Membership in the Veterans of Foreign Wars is important to him. The older guys like to see young people come in to the VFW and attend meetings and such, but he said they understand it’s difficult for young parents, especially, with so much on their plates. He hopes young veterans will join for the benefits, and the opportunity to help others when they can — regardless of whether they can attend meetings.

“At the VFW, our mission is to support the veterans, to make sure they receive what they need … in every way.”

That support means helping the young men and women who serve, and their families.

“Now (the military) will activate a reserve unit and it seems like they send them right back as soon as they get home. When the draft was going on, your commitment for Vietnam was one year (but) these people rotate so often,” Walters said. “In World War II, a young man would go in and they didn’t know the date of the outcome — one year, two years … some went in 1941 and they didn’t come home until 1945, 1946. That’s the only thing I can think of to compare to the people going in today. So I salute and I’m in awe of the resilience of the new modern American soldier.”

During National Military Appreciation Month in May, veterans like Walters are appreciated in many ways, and often called heroes. Some veterans are happy to share their experiences and others are reluctant to do so, each for their own reasons. Walters recalls instances where he was treated poorly after Vietnam, as well as many times he was thanked and simply welcomed home.

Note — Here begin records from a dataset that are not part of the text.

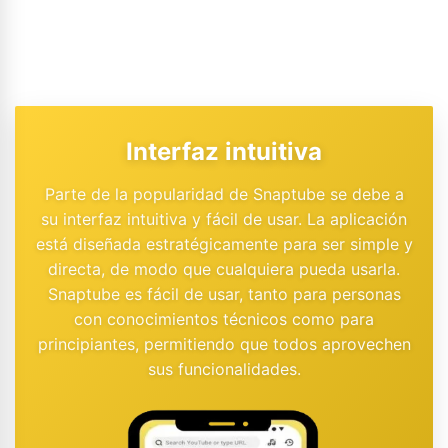
Interfaz intuitiva
Parte de la popularidad de Snaptube se debe a
su interfaz intuitiva y fácil de usar. La aplicación
está diseñada estratégicamente para ser simple y
directa, de modo que cualquiera pueda usarla.
Snaptube es fácil de usar, tanto para personas
con conocimientos técnicos como para
principiantes, permitiendo que todos aprovechen
sus funcionalidades.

“I feel I did nothing more than millions of American individuals have done protecting this country,” he said. “I’m proud of what I did. I learned a lot about life. Unfortunately, I learned a lot about death, too. You have to accept it and move on. Each individual has to handle everything in their own way.”

But that doesn’t mean veterans have to “handle” those things on their own.

“Don’t ever feel that you don’t have someone you can talk to. The VFW, American Legion, VA (all) have people who will help you. Do not be afraid to seek someone. If you need to sit down and talk, they’ll do it. The thing they say may be the one thing you need to hear.”

Anyone who wants to thank a veteran during this appreciation month and Memorial Day weekend should do so, but Walters asks one thing of every person on Memorial Day.

“Stand, be silent for one second and say ‘Thank you’ for those who didn’t come home,” he said. “They paid the ultimate price.”